Berpindah ke energi terbarukan merupakan hal yang dirasa sangat urgent bagi orang muda. Menyadari betul bahwa transisi dari energi fosil ke energi terbarukan membutuhkan proses, maka Ginanjar menegaskan bahwa sebaiknya pemerintah tidak menunda-nunda lagi.


"Pembangunan infrastruktur energi terbarukan harus dimulai sekarang. Bukan saatnya lagi membangun PLTU baru, yang membuat sumber energi jadi lebih mahal. Jika dibandingkan dengan Vietnam yang lebih miskin daripada Indonesia, negara kita tertinggal jauh. Tingkat ketercapaian energi terbarukan di sana bisa melebihi kita. Kalau mereka bisa, seharusnya kita juga bisa," kata Ginanjar.


Prosesnya memang sudah dimulai, tetapi Ginanjar menilai hasilnya masih sangat jauh dari harapan. Padahal, semakin cepat diterapkan, emisi karbon akan semakin menurun, pencemaran menurun, udara akan semakin bersih. Dunia sudah menyepakati bahwa kita memerlukan energi terbarukan. Itulah kenapa saat ini menjadi urgent untuk mempercepat pembangunan instalasi energi terbarukan.


Gispa bercerita, Papua punya potensi pembangunan Pembangkit Listrik Tenaga Surya  (PLTS) yang sangat besar, mengingat wilayahnya terbilang sangat panas dengan cakupan sinar matahari sangat tinggi.

"Ketika satu rumah sudah bisa mandiri dalam hal listrik, mereka tidak lagi bergantung pada PLN. Alokasi biaya untuk membayar listrik bisa dipakai untuk hal lain. Inilah yang terkadang luput dari perhatian pemerintah," katanya.

Ia menambahkan, ketika bicara soal energi terbarukan, biasanya pemerintah akan bicara soal energi biru, salah satunya penggunaan baterai lithium. Itu berarti harus membuka tambang nikel baru. “Padahal, ada berbagai jenis energi terbarukan yang mampu dikembangkan oleh Indonesia, termasuk PLTS.”


4. Stop danai proyek penyebab polusi, ya

Dana pemerintah selama ini masih mengalir proyek yang menggunakan energi dari batubara. Ginanjar menyebutkan nilainya bisa mencapai miliaran dolar. Namun, di sisi lain, ketika diminta untuk membangun instalasi PLTS, pemerintah balik bertanya, dananya dari mana dan transisinya bagaimana.


Gispa menegaskan, satu-satunya sumber daya yang mereka miliki di Papua adalah sinar matahari. Karena itu, PLTS menjadi jalan keluar yang paling masuk akal. Sebaliknya, membangun PLTA memiliki risiko sangat besar, karena ada risiko perampasan lahan untuk membuat bendungan.
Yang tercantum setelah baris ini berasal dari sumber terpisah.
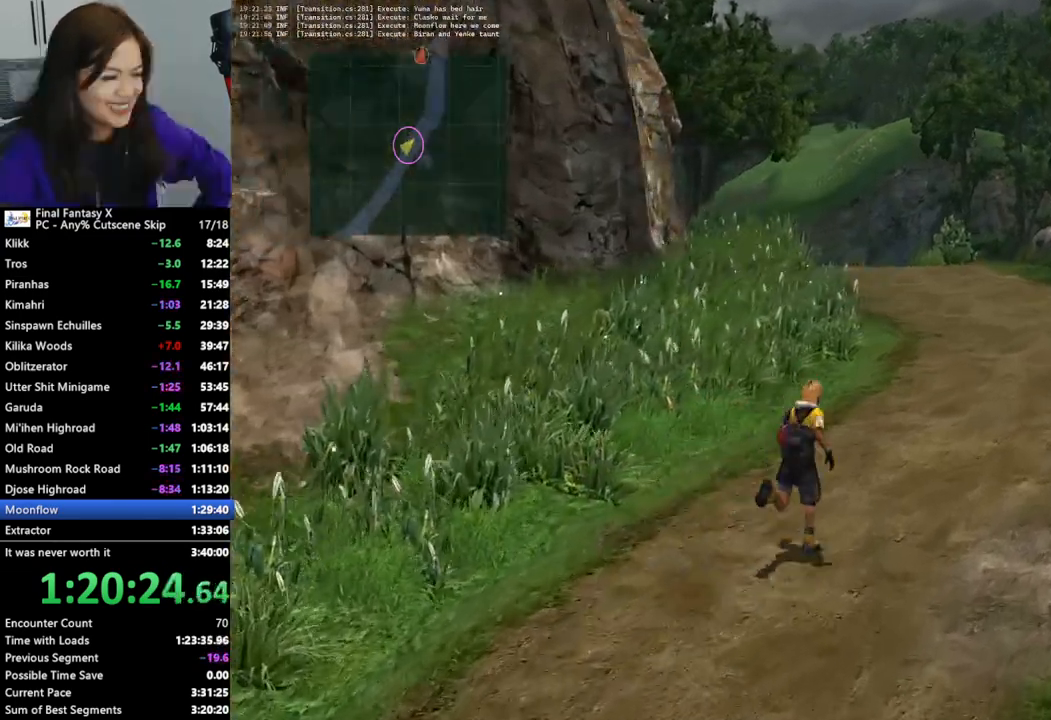
{"buttons": [], "left_stick": "up-right", "right_stick": "center", "events": []}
"Itulah kenapa kami mendorong pemerintah untuk memberi bantuan berupa pembangkit listrik dan generatornya untuk masyarakat prasejahtera. Karena, mereka sangat membutuhkan bantuan. Ketika membayar listrik saja tidak mampu, PLTS akan sangat memudahkan mereka dari segi finansial," kata Gispa.
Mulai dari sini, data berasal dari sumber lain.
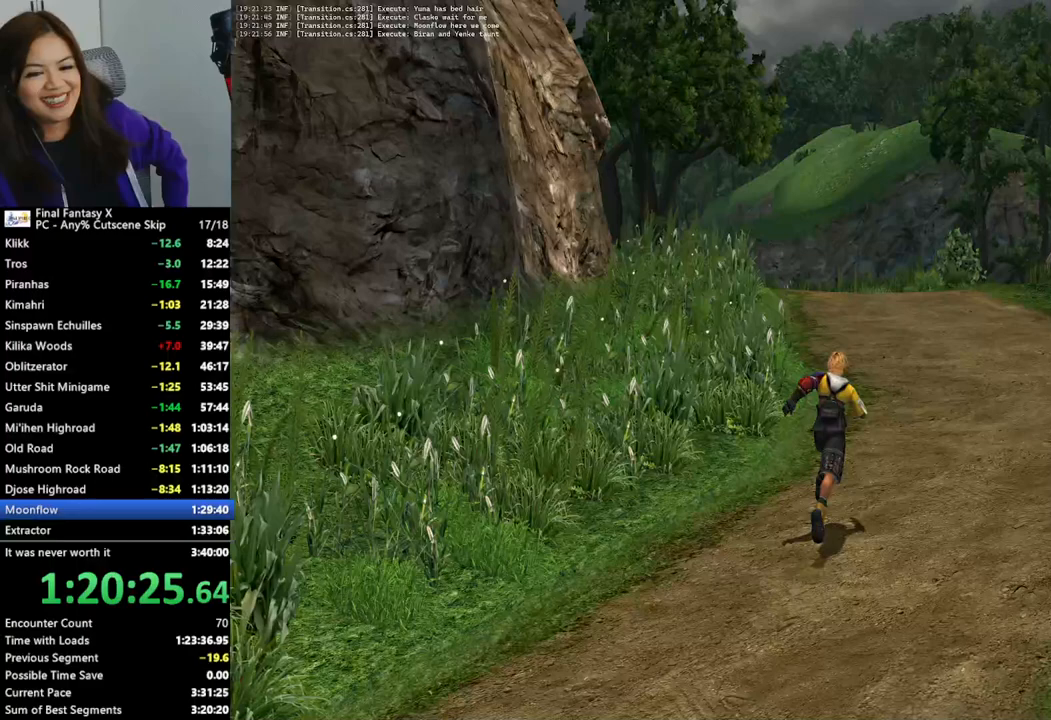
{"buttons": [], "left_stick": "up", "right_stick": "center", "events": []}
Di sisi lain, menurutnya, PLTS juga membantu agar masyarakat tidak lagi mengandalkan PLTD. Nilai plusnya, PLTS juga menjadi materi edukasi bagi orang muda, sambil bekerja sama dan berjejaring dengan teman-teman yang bergerak di isu energi terbarukan.


Ginanjar mengharapkan sebuah solusi yang berbasis komunitas, sehingga masyarakat sekitar bisa menguasai sumber energi. Dalam arti, mereka memproduksi listrik, mengelola, dan mendistribusikan energi tersebut. Dengan begitu, secara energi mereka terbilang mandiri.

 “Mereka bisa membangun ownership dari energi terbarukan. Yang tadinya dikuasai oleh kalangan elite secara terpusat, energi tersebut bisa dikelola oleh masyarakat. Dan, konsep tersebut sudah terbukti berhasil,” kata Ginanjar, sambil menyebutkan PLTMH (Pembangkit Listrik Tenaga Mikrohidro) di Kulonprogo dan Kasepuhan Cipta Gelar di Sukabumi.


5.  Jangan abaikan solusi dari orang muda

Apakah selama ini orang muda terpikir untuk mencari solusi yang mampu menjawab berbagai tantangan iklim? Mungkin. Tapi, apakah mereka paham cara terbaik agar solusi tersebut didengarkan dan kemudian diterapkan? Belum tentu.


Inilah alasan kenapa Ginanjar melihat perlunya jalur bagi orang muda untuk berkreasi, untuk menawarkan solusinya.

"Kita perlu kelembagaan iklim, seperti Youth Climate Council. Di sana orang muda diberi anggaran sepuluh persen untuk menentukan proyeknya. Jadi, yang harus ada sebenarnya adalah jalurnya terlebih dahulu, bukan solusinya dahulu."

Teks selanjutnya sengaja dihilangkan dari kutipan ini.